内部エラーが原因でノードのルートボリューム/アグリゲートを新しいディスクに移行できない
環境
問題
- 内部エラーが原因でノードのルートボリューム/アグリゲートを新しいディスクに移行できない
例1:
Wed Jan 05 10:46:28 +0800 [Node_name: mgwd: migrate.root.failed:error]: Root aggregate migration failed on node Node_name. Reason: Internal error. Failed to offline the volume "vol0". Reason: ..
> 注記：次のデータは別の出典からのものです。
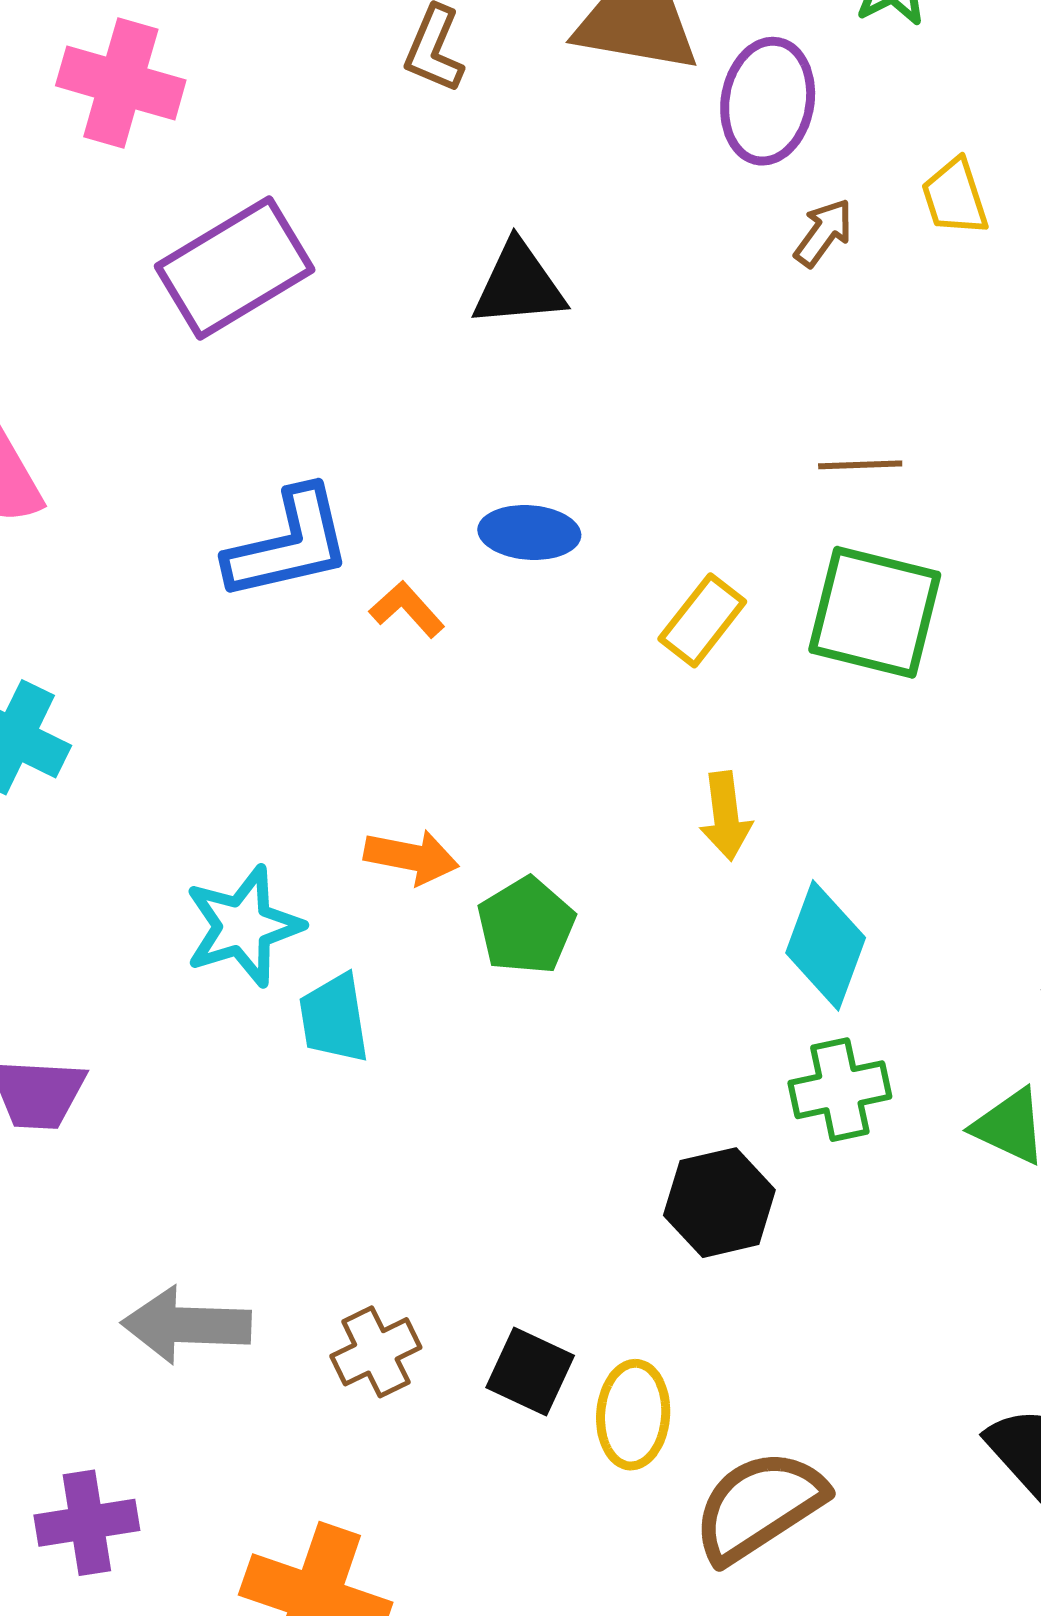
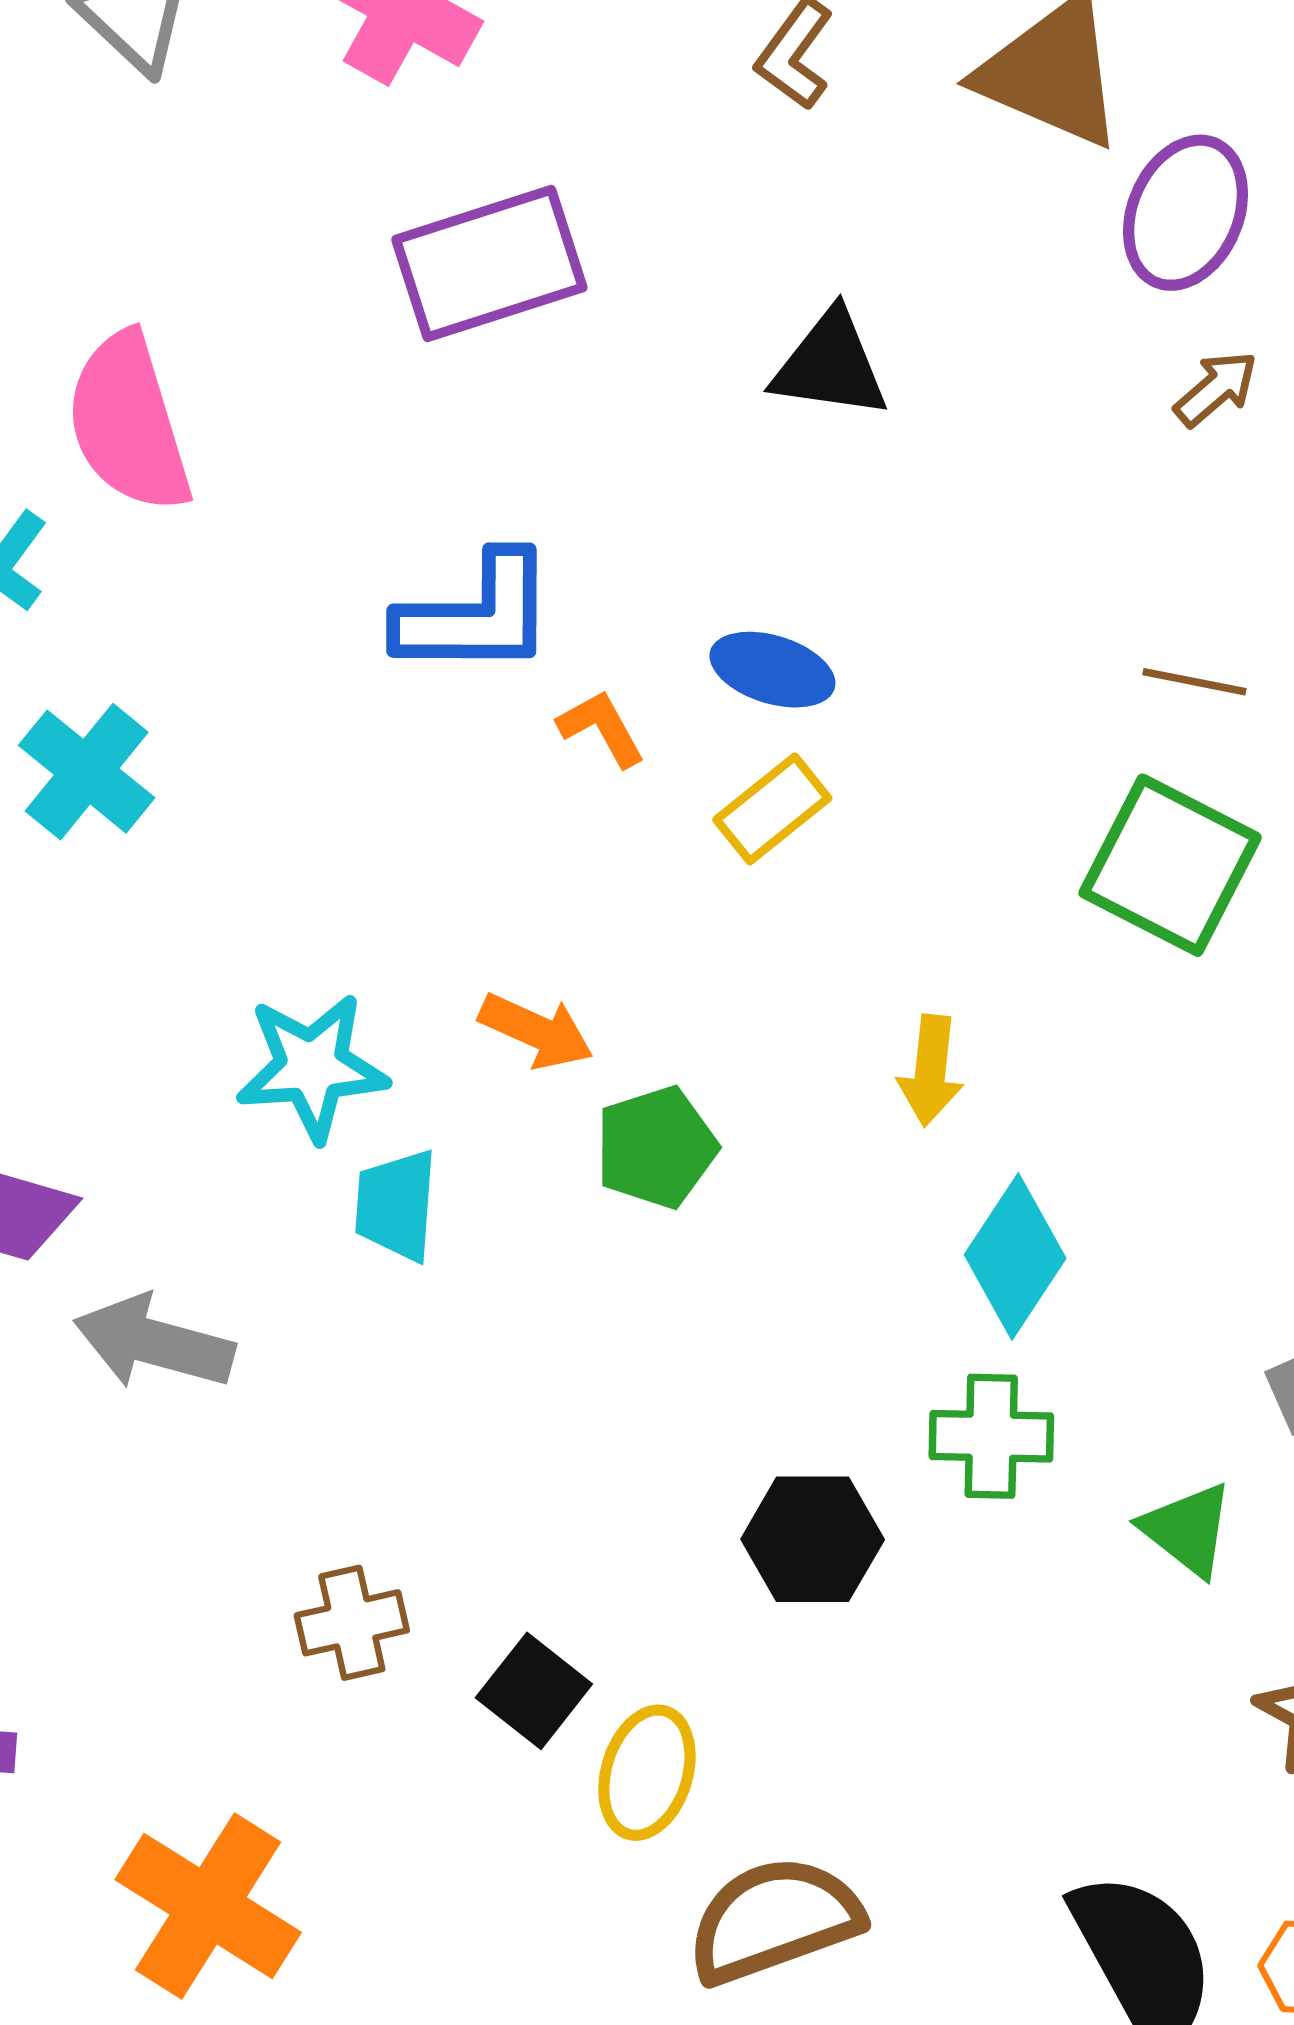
yellow rectangle: (702, 620) -> (772, 809), moved
gray arrow: (186, 1325) -> (154, 1343), moved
Wed Jan 05 10:46:28 +0800 [Node_name: mgwd: mgmtgwd.jobmgr.jobcomplete.failure:info]: Job "Migrate root aggregate" [id 4315] (Root aggregate migration job for node Node_name) completed unsuccessfully: Internal error. Failed to offline the volume "vol0". Reason: . (1).
例2:
Execution Progress: Complete: Internal error. Failed to verify the new root aggregate status.
例3:
Execution Progress: Complete: Internal error. Failed to copy contents from old root to new root volume.
例4:
8/19/2024 10:54:37 Cluster-01 INFORMATIONAL mgmtgwd.jobmgr.jobcomplete.failure: Job "Migrate root aggregate" [id 589591] (Root aggregate migration job for node Node-01) completed unsuccessfully: Internal error. Failed to destroy the volume "vol0". Reason: . (1).
8/19/2024 10:54:37 Cluster-01 ERROR migrate.root.failed: Root aggregate migration failed on node Node-01. Reason: Internal error. Failed to destroy the volume "vol0". Reason: ..
Execution Progress: Complete: Internal error. Failed to rename the new root aggregate. Reason: . [1]
実行の進捗状況:Complete:Timeout:処理「copy_root_volume_contents_iterator::create_imp()」が完了するまでに600秒以上かかった
- 新しいルートアグリゲートが作成されてノードは正常に動作しているが、ルート移行ジョブを再開できない
- 移行ジョブを再開しようとすると、次のエラーで失敗します。
Internal error. Failed to verify the new root aggregate status.